Search code examples
textunicodeencodingutf-8utf-16

Will UTF-8 strings always be shorter than UTF-16?


If I have 2 strings of the same text, one UTF-8, and the other UTF-16.
Is it safe to assume the UTF-8 string will always be smaller, or the same size, as the UTF-16 one? (byte wise)


Solution

  • No, while the UTF-8 text will usually be shorter, it's not always the case.

    Anything between U+0000 and U+FFFF will be represented with 2 bytes (one UTF-16 codepoint) in UTF-16.

    Characters between U+0800 and U+FFFF will be represented with 3 bytes in UTF-8.

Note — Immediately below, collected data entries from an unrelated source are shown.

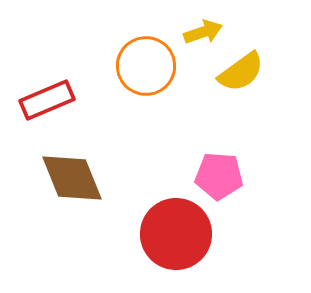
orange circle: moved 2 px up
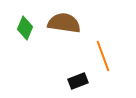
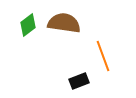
green diamond: moved 3 px right, 3 px up; rotated 30 degrees clockwise
black rectangle: moved 1 px right
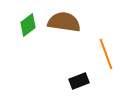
brown semicircle: moved 1 px up
orange line: moved 3 px right, 2 px up
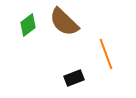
brown semicircle: rotated 144 degrees counterclockwise
black rectangle: moved 5 px left, 3 px up
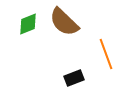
green diamond: moved 1 px up; rotated 15 degrees clockwise
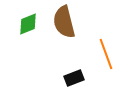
brown semicircle: rotated 32 degrees clockwise
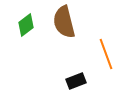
green diamond: moved 2 px left, 1 px down; rotated 15 degrees counterclockwise
black rectangle: moved 2 px right, 3 px down
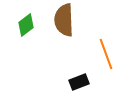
brown semicircle: moved 2 px up; rotated 12 degrees clockwise
black rectangle: moved 3 px right, 1 px down
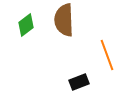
orange line: moved 1 px right, 1 px down
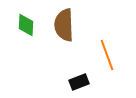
brown semicircle: moved 5 px down
green diamond: rotated 50 degrees counterclockwise
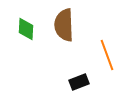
green diamond: moved 4 px down
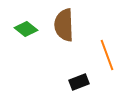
green diamond: rotated 55 degrees counterclockwise
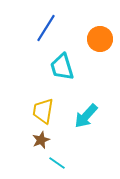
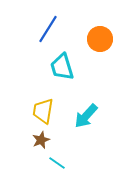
blue line: moved 2 px right, 1 px down
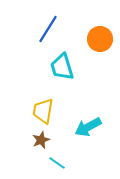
cyan arrow: moved 2 px right, 11 px down; rotated 20 degrees clockwise
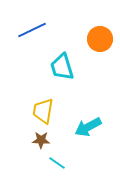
blue line: moved 16 px left, 1 px down; rotated 32 degrees clockwise
brown star: rotated 24 degrees clockwise
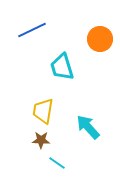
cyan arrow: rotated 76 degrees clockwise
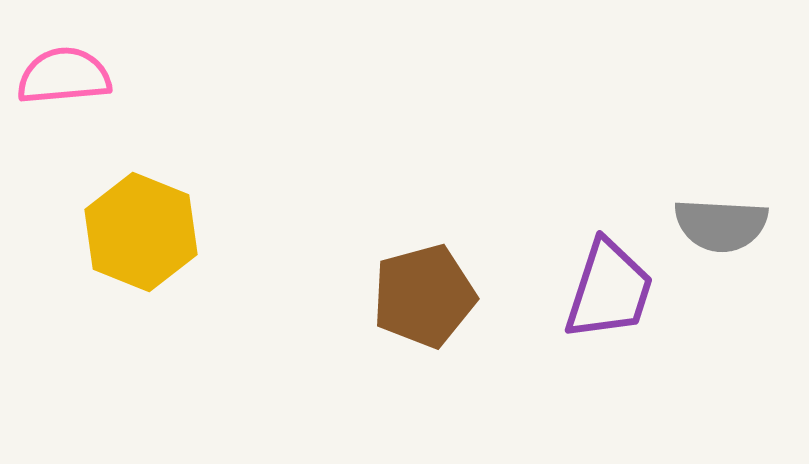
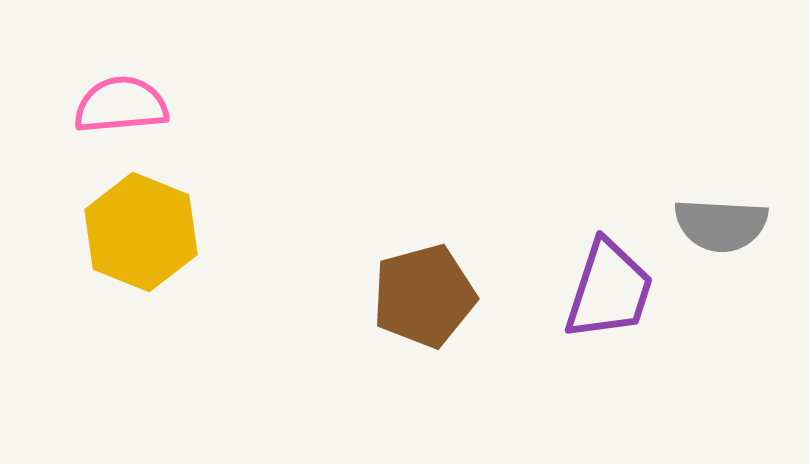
pink semicircle: moved 57 px right, 29 px down
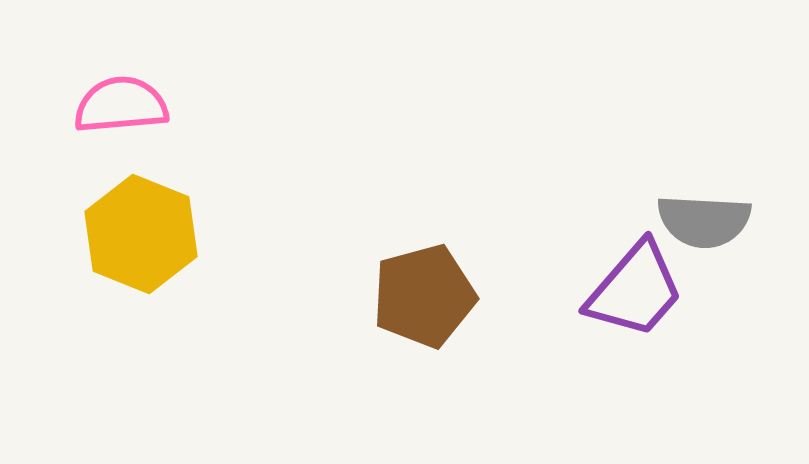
gray semicircle: moved 17 px left, 4 px up
yellow hexagon: moved 2 px down
purple trapezoid: moved 26 px right; rotated 23 degrees clockwise
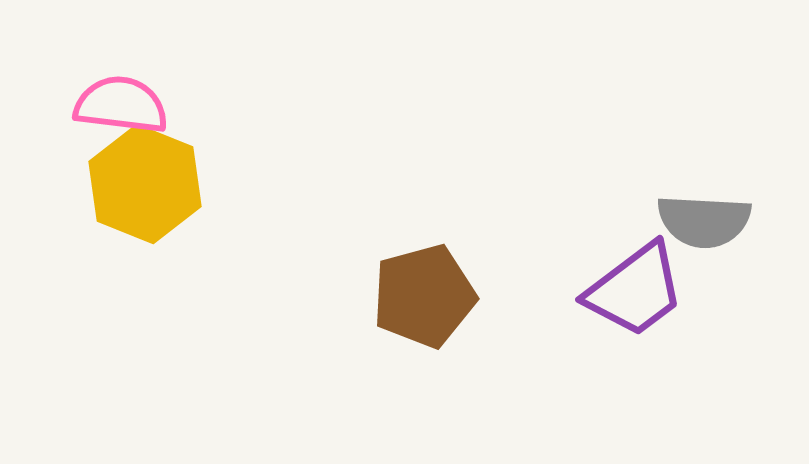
pink semicircle: rotated 12 degrees clockwise
yellow hexagon: moved 4 px right, 50 px up
purple trapezoid: rotated 12 degrees clockwise
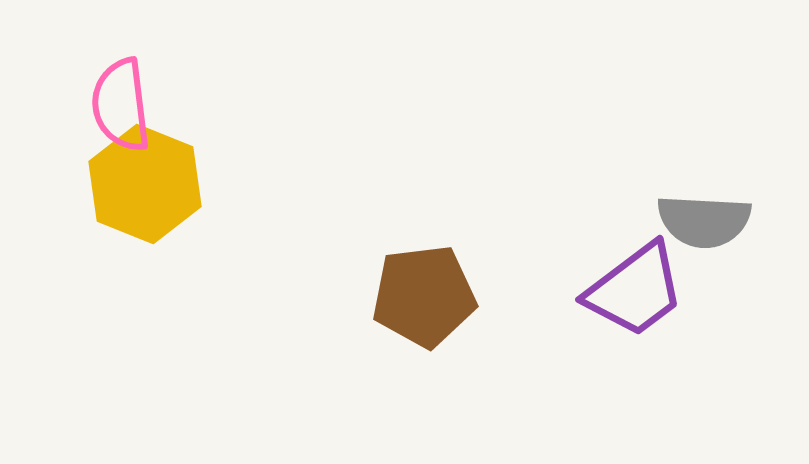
pink semicircle: rotated 104 degrees counterclockwise
brown pentagon: rotated 8 degrees clockwise
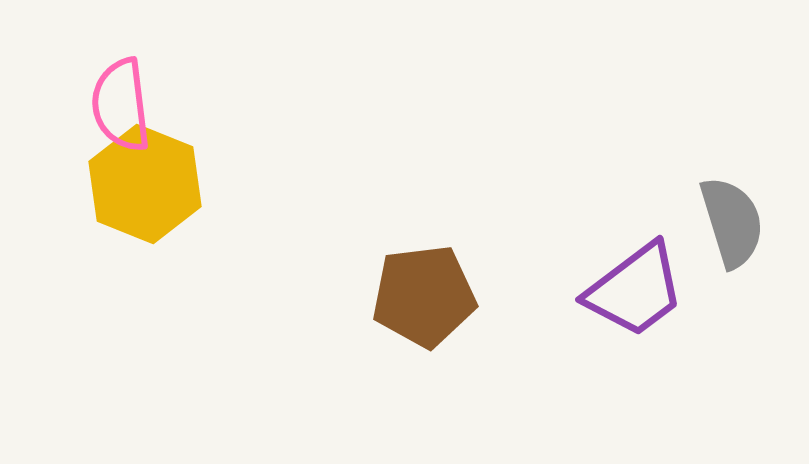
gray semicircle: moved 28 px right, 1 px down; rotated 110 degrees counterclockwise
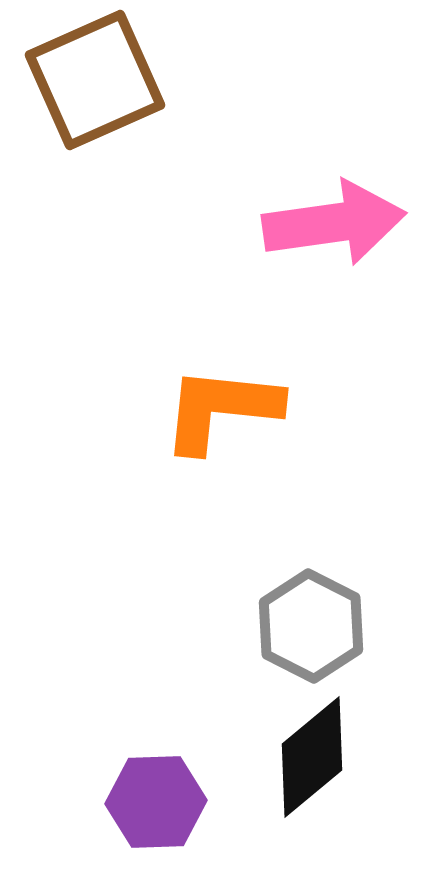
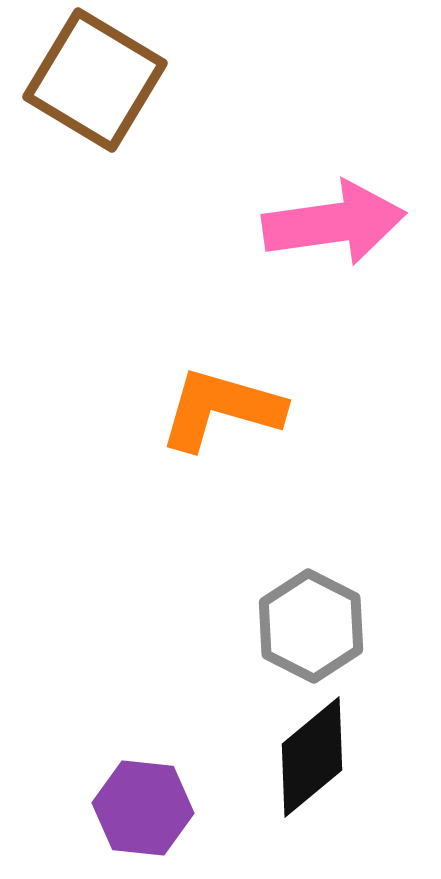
brown square: rotated 35 degrees counterclockwise
orange L-shape: rotated 10 degrees clockwise
purple hexagon: moved 13 px left, 6 px down; rotated 8 degrees clockwise
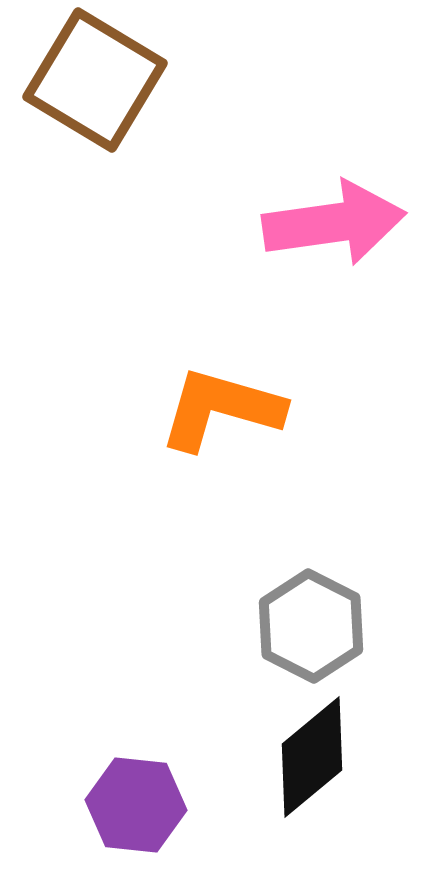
purple hexagon: moved 7 px left, 3 px up
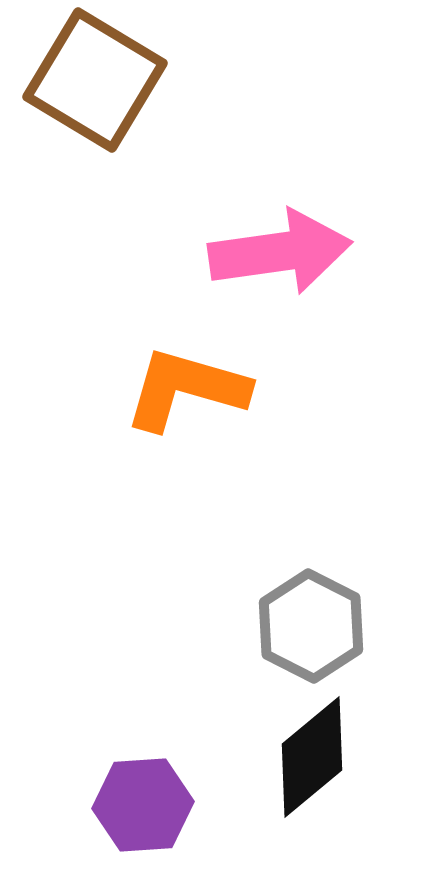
pink arrow: moved 54 px left, 29 px down
orange L-shape: moved 35 px left, 20 px up
purple hexagon: moved 7 px right; rotated 10 degrees counterclockwise
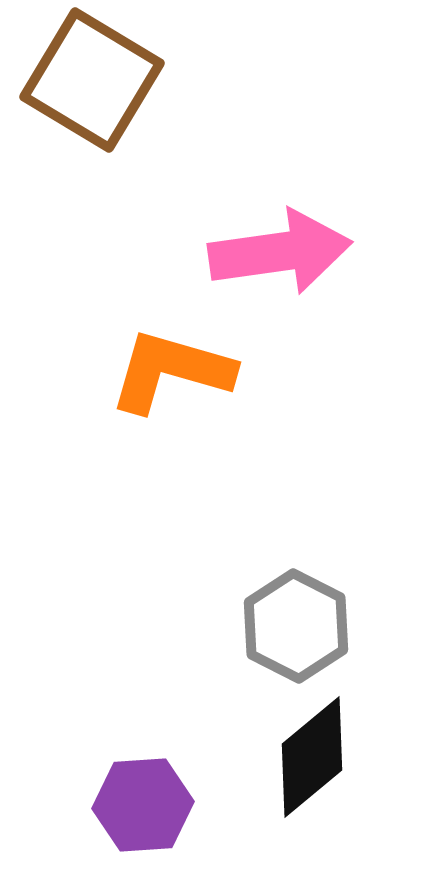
brown square: moved 3 px left
orange L-shape: moved 15 px left, 18 px up
gray hexagon: moved 15 px left
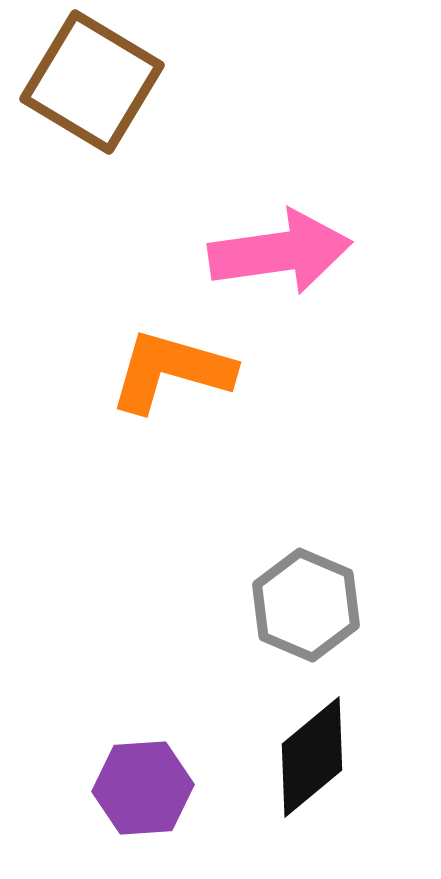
brown square: moved 2 px down
gray hexagon: moved 10 px right, 21 px up; rotated 4 degrees counterclockwise
purple hexagon: moved 17 px up
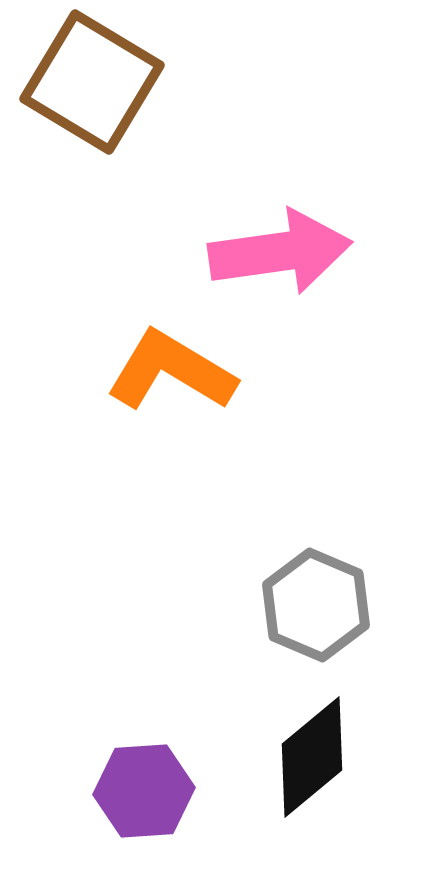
orange L-shape: rotated 15 degrees clockwise
gray hexagon: moved 10 px right
purple hexagon: moved 1 px right, 3 px down
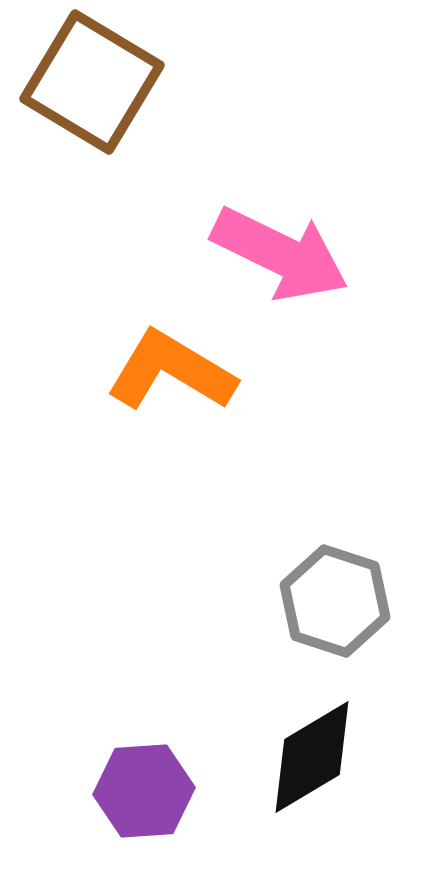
pink arrow: moved 2 px down; rotated 34 degrees clockwise
gray hexagon: moved 19 px right, 4 px up; rotated 5 degrees counterclockwise
black diamond: rotated 9 degrees clockwise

    Therefore a text that contains only (or mostly) characters in that range, can easily be longer when represented in UTF-8 than in UTF-16.

    Put differently:

    • U+0000 - U+007F: UTF-8 is shorter (1 < 2)
    • U+0080 - U+07FF: Both are the same size (2 = 2)
    • U+0800 - U+FFFF: UTF-8 is longer (3 > 2)
    • U+10000 - U+10FFFF: Both are the same size (4 = 4)

    Note that 5 and 6 byte sequences used to be defined in UTF-8 but are no longer valid according to the newest standard and were never necessary to represent Unicode codepoints.